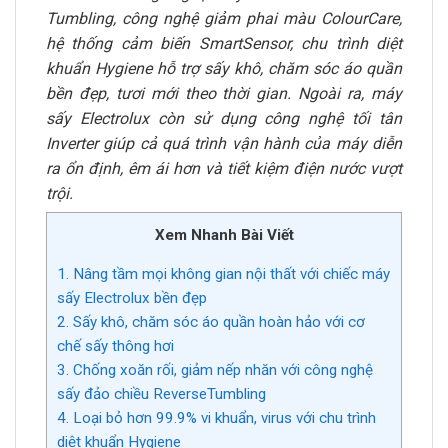
Tumbling, công nghệ giảm phai màu ColourCare,
hệ thống cảm biến SmartSensor, chu trình diệt
khuẩn Hygiene hỗ trợ sấy khô, chăm sóc áo quần
bền đẹp, tươi mới theo thời gian. Ngoài ra, máy
sấy Electrolux còn sử dụng công nghệ tối tân
Inverter giúp cả quá trình vận hành của máy diễn
ra ổn định, êm ái hơn và tiết kiệm điện nước vượt
trội.
Xem Nhanh Bài Viết
1. Nâng tầm mọi không gian nội thất với chiếc máy
sấy Electrolux bền đẹp
2. Sấy khô, chăm sóc áo quần hoàn hảo với cơ
chế sấy thông hơi
3. Chống xoăn rối, giảm nếp nhăn với công nghệ
sấy đảo chiều ReverseTumbling
4. Loại bỏ hơn 99.9% vi khuẩn, virus với chu trình
diệt khuẩn Hygiene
****************
Task prompt> The line containing "bền đẹp, tươi" and every line after it, through the last one above, should be written out word for word.

Result>
bền đẹp, tươi mới theo thời gian. Ngoài ra, máy
sấy Electrolux còn sử dụng công nghệ tối tân
Inverter giúp cả quá trình vận hành của máy diễn
ra ổn định, êm ái hơn và tiết kiệm điện nước vượt
trội.
Xem Nhanh Bài Viết
1. Nâng tầm mọi không gian nội thất với chiếc máy
sấy Electrolux bền đẹp
2. Sấy khô, chăm sóc áo quần hoàn hảo với cơ
chế sấy thông hơi
3. Chống xoăn rối, giảm nếp nhăn với công nghệ
sấy đảo chiều ReverseTumbling
4. Loại bỏ hơn 99.9% vi khuẩn, virus với chu trình
diệt khuẩn Hygiene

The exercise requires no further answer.